Objectives =>
A. In the Masterchef post, rewrite the paragraph beginning "But what really annoys me" as a short list that keeps its main facts.
B. Replace "report" with "answer" in the entries from the line with "quick one. Clock photo next, what time. same form as 12,41" to the line with "report: 17,12", and return only those lines, leaving out the pictures.

Text passage =>
● ● ●
So tonight’s “finale” will see Elena cook off against Matt. I’m not surprised to see that Matt has survived this far – he has clearly been singled out for glory early on, though why I can’t imagine. He certainly seems to have some flare but little commonsense or ability to read a recipe.

But what really annoys me (apart from the awful dramatic music, pomposity of the judging panel, watching George eat and the miracle of everyone always finishing their dish) is those over the top chef-inspired challenges. Torture to watch, I don’t really understand their relationship to food. I thoroughly enjoy the invention tests and mystery box because folks are actually being creative. But tonight we will be subjected to the alchemy and uber-pretension Heston has become famous for.

Ah Heston. I used to love you! I understand Masterchef has increased your profile in Australia but do you really need this televisual ego-massage? And how do the smoked parfaits, the powders and foams relate to cooking?

How much vacuous padding will we hapless viewers endure before seeing the result?

And dare I ask the obvious question? If food is all you want to do why not do an apprenticeship or work in a restaurant to achieve your “food dream”?

I want Elena to win but I’m not sure I can sit through 2 hours of schmaltz. Reality TV? A secret pleasure – sweet as a Street’s Magnum and it also leaves a nauseating taste in my mouth.
● ● ●
Records shown =>
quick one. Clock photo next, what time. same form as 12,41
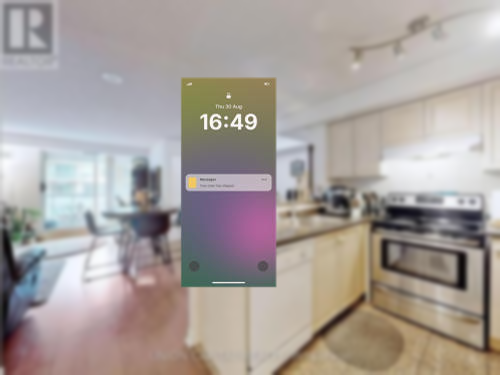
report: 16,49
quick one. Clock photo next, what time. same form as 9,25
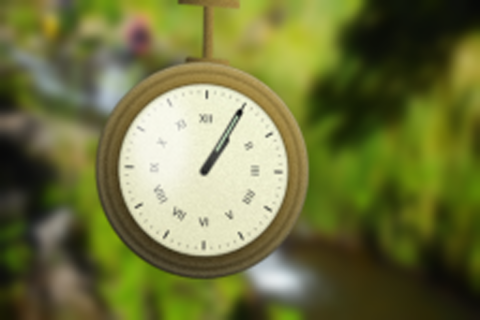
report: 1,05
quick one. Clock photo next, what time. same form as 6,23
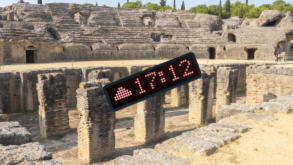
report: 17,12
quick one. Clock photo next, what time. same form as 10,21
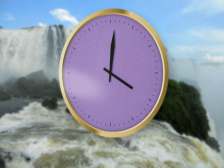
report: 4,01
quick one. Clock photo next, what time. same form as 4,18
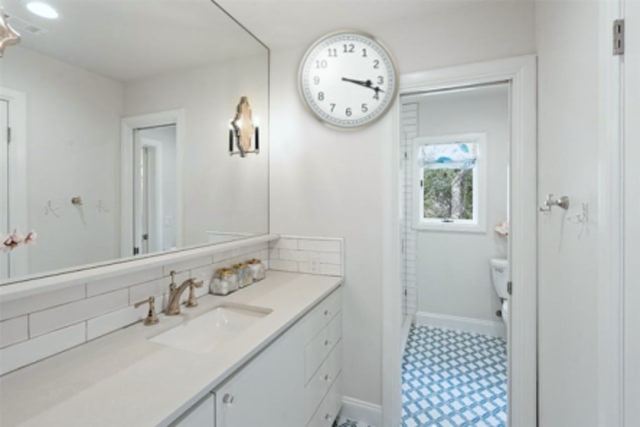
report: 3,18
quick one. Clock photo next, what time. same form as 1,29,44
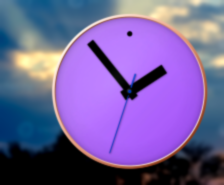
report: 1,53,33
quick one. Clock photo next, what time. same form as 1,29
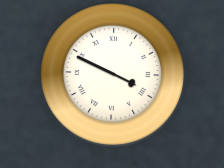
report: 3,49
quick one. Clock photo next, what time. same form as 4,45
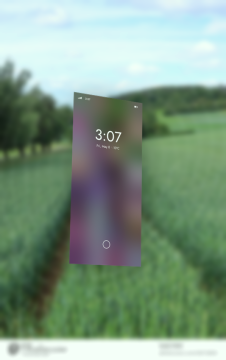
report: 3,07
● ● ●
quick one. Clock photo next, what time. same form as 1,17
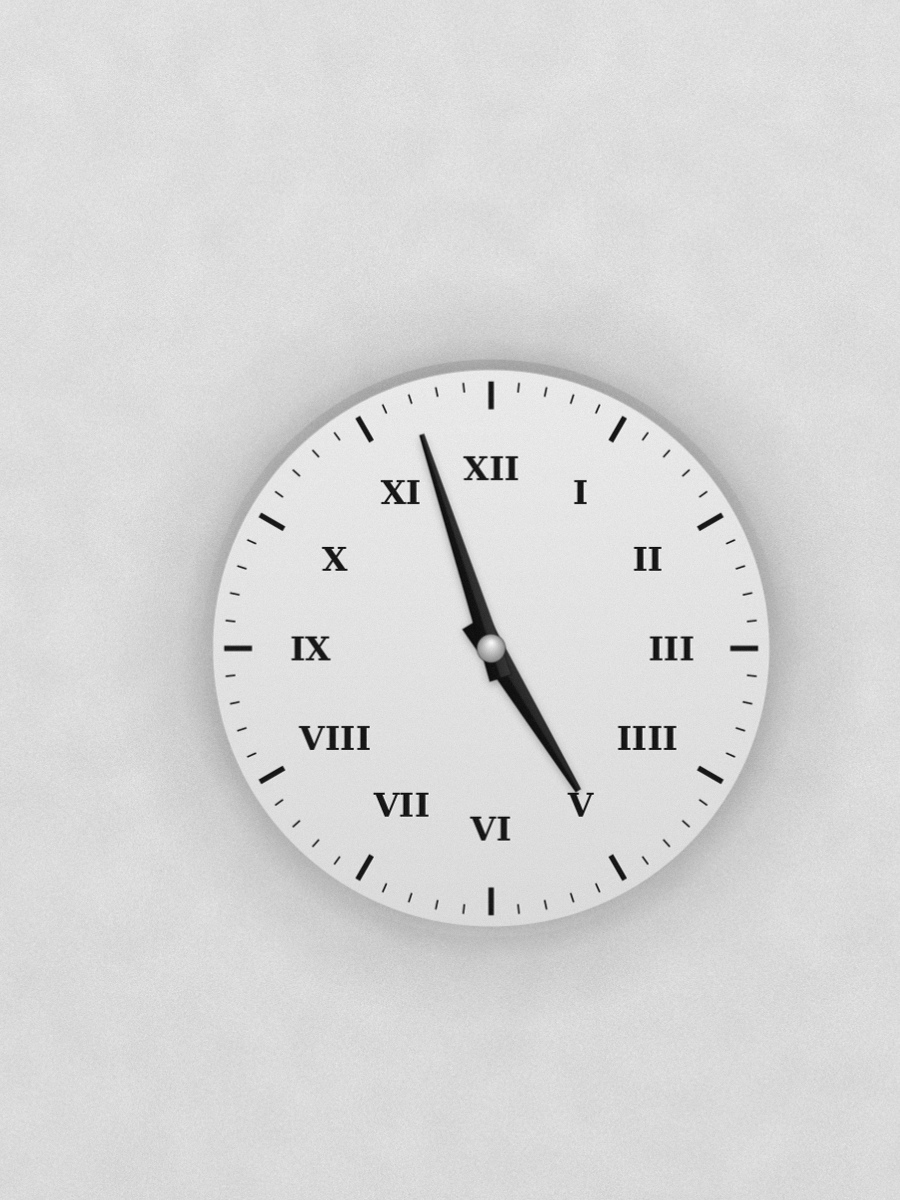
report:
● ● ●
Solutions to the problems =>
A.
- Lesser annoyances: the awful dramatic music, the pompous judging panel, watching George eat, and everyone always finishing their dish.
- Chief annoyance: the over-the-top chef-inspired challenges, which are torture to watch and have no clear relationship to food.
- Enjoyed: the invention tests and mystery box, because contestants are actually being creative.
- Tonight's episode: Heston's alchemy and uber-pretension.

B.
quick one. Clock photo next, what time. same form as 12,41
answer: 16,49
quick one. Clock photo next, what time. same form as 9,25
answer: 1,05
quick one. Clock photo next, what time. same form as 6,23
answer: 17,12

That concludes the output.